Julien Broquet
Julien Broquet Journaliste musique et télé

Riders on the storm – Nick Cave, Debbie Harry, Mark Lanegan et autres Raveonettes font revivre le tourmenté Jeffrey Lee Pierce sur base de vieilles sessions d’enregistrement. Bluffant.

Distribué par Glitterhouse Records.

Sans Jeffrey Lee Pierce et son Gun Club, Noir Désir n’aurait jamais existé. Du moins tel qu’il est devenu. Bertrand Cantat vouait un tel culte au Texan… de Los Angeles – » un grand désert puant et emmerdant rempli d’alcooliques« – qu’il s’enferma seul avec sa guitare à 3 heures du matin, en apprenant son décès au printemps 1996, pour enregistrer Song for JLP. Merveilleux hommage à  » l’un des plus grands chanteurs de blues de tous les temps » (Wim Wenders) et, dixit Henry Rollins,  » l’un des mecs les plus compliqués qu’il m’ait été donné de rencontrer, sans cesse tiraillé entre le génie et ses démons. »

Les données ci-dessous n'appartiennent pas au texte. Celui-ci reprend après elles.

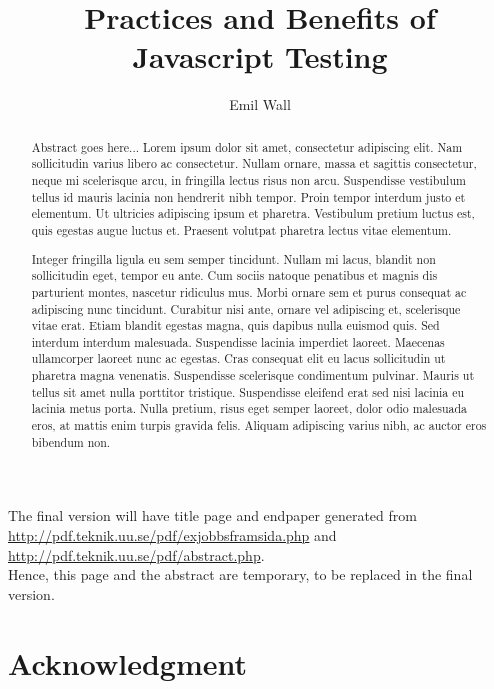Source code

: \documentclass[11pt]{article}
\title{Practices and Benefits of Javascript Testing} %
\author{Emil Wall}
\begin{document}

\maketitle

\vspace{100pt}
The final version will have title page and endpaper generated from \\
\url{http://pdf.teknik.uu.se/pdf/exjobbsframsida.php} and \\
\url{http://pdf.teknik.uu.se/pdf/abstract.php}. \\
Hence, this page and the abstract are temporary, to be replaced in the final version.

\newpage
\clearpage\mbox{}\clearpage
\newpage

\begin{abstract}
Abstract goes here... Lorem ipsum dolor sit amet, consectetur adipiscing elit. Nam sollicitudin varius libero ac consectetur. Nullam ornare, massa et sagittis consectetur, neque mi scelerisque arcu, in fringilla lectus risus non arcu. Suspendisse vestibulum tellus id mauris lacinia non hendrerit nibh tempor. Proin tempor interdum justo et elementum. Ut ultricies adipiscing ipsum et pharetra. Vestibulum pretium luctus est, quis egestas augue luctus et. Praesent volutpat pharetra lectus vitae elementum.

Integer fringilla ligula eu sem semper tincidunt. Nullam mi lacus, blandit non sollicitudin eget, tempor eu ante. Cum sociis natoque penatibus et magnis dis parturient montes, nascetur ridiculus mus. Morbi ornare sem et purus consequat ac adipiscing nunc tincidunt. Curabitur nisi ante, ornare vel adipiscing et, scelerisque vitae erat. Etiam blandit egestas magna, quis dapibus nulla euismod quis. Sed interdum interdum malesuada. Suspendisse lacinia imperdiet laoreet. Maecenas ullamcorper laoreet nunc ac egestas. Cras consequat elit eu lacus sollicitudin ut pharetra magna venenatis. Suspendisse scelerisque condimentum pulvinar. Mauris ut tellus sit amet nulla porttitor tristique. Suspendisse eleifend erat sed nisi lacinia eu lacinia metus porta. Nulla pretium, risus eget semper laoreet, dolor odio malesuada eros, at mattis enim turpis gravida felis. Aliquam adipiscing varius nibh, ac auctor eros bibendum non.
\end{abstract}

\newpage
\clearpage\mbox{}\clearpage
\newpage

\section*{Acknowledgment}
\end{document}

Un hommage, We are only riders en est un autre. Grand. Poignant. Vibrant. Tony Cmelik, alias Cypress Grove, y tenait depuis qu’il avait retrouvé, en nettoyant son grenier, une vieille cassette audio estampillée JLP Songs. Soit l’enregistrement de répétitions pour leur album commun Ramblin Jeffrey Lee and Cypress Grove with Willie Love sorti en 1992. Une bande truffée d’inédits inachevés. De chansons à l’état d’ébauche. Nick Cave, Mark Lanegan, The Raveonettes, Debbie Harry, Mick Harvey… Cmelik a trouvé du beau monde, amis, collègue, admirateurs, pour donner vie à ces mélodies orphelines. Le résultat, tantôt apaisé, tantôt possédé, est saisissant. Comment aurait-il pu en être autrement?

Avant tout, Jeffrey Lee Pierce, c’était le cerveau givré, l’âme tourmentée, du Gun Club. Le Gun Club naît à la toute fin des années 70 de la rencontre entre Pierce et Kid Congo Powers.  » Notre idée était de jouer deux ou trois fois et puis de nous séparer. Juste histoire de nous faire payer des verres par les journalistes« , racontera le Kid au NME en 1983. Le succès est au rendez-vous mais KCP est enrôlé par les Cramps pour remplacer Bryan Gregory. Jeffrey enregistre vite et mal une maquette avec le guitariste Ward Dortson. Le temps fera son £uvre. Fire of love, qui comprend notamment une reprise mortelle du Preachin’ the Blues de Robert Johnson, se transformera en album mythique.

Hémorragie

Deux albums et un EP du Gun Club ont déjà fait l’objet de rééditions par Cooking Vinyl fin 2009. A commencer par le redoutable Miami. Miami est aux yeux de Pierce le plus grand mouroir du monde, un cimetière des éléphants déguisé en paradis tropical. L’homme, qui fait des allers-retours répétés entre le studio et l’hosto pour soigner son foie enflé par le bourbon, perçoit son album comme un hymne funèbre. Il s’agit en effet d’un disque possédé par les démons vaudous du rock. Transpirant la fièvre blues. En Europe, la presse voit en le Gun Club les nouveaux Doors. Une désintoxication, quelques musiciens virés (ce ne seront pas les derniers) et un penchant pour le mélange héroïne/cocaïne/alcool plus tard, Pierce et ses nouveaux sbires enregistrent l’EP Death Party. Cinq titres habités qui flirtent en permanence avec la zone rouge. Le retour de Kid Congo Powers et de Terry Graham débouche ensuite sur l’enregistrement de The Las Vegas Story.

Obsédé par la remise en forme, Pierce fait énormément d’exercice mais continue à picoler. Résultat: rupture de la rate.  » Je vais bien. Tout va bien… » Red Rhino, le label du Gun Club, fait faillite. Certains ne s’en seraient jamais relevés. Le groupe survit néanmoins en donnant des concerts. Et en 1990, un fan néerlandais finance une nouvelle maquette. Le Gun Club sortira encore 2 albums avant la disparition de Jeffrey Lee Pierce à 37 ans, des suites d’une hémorragie cérébrale.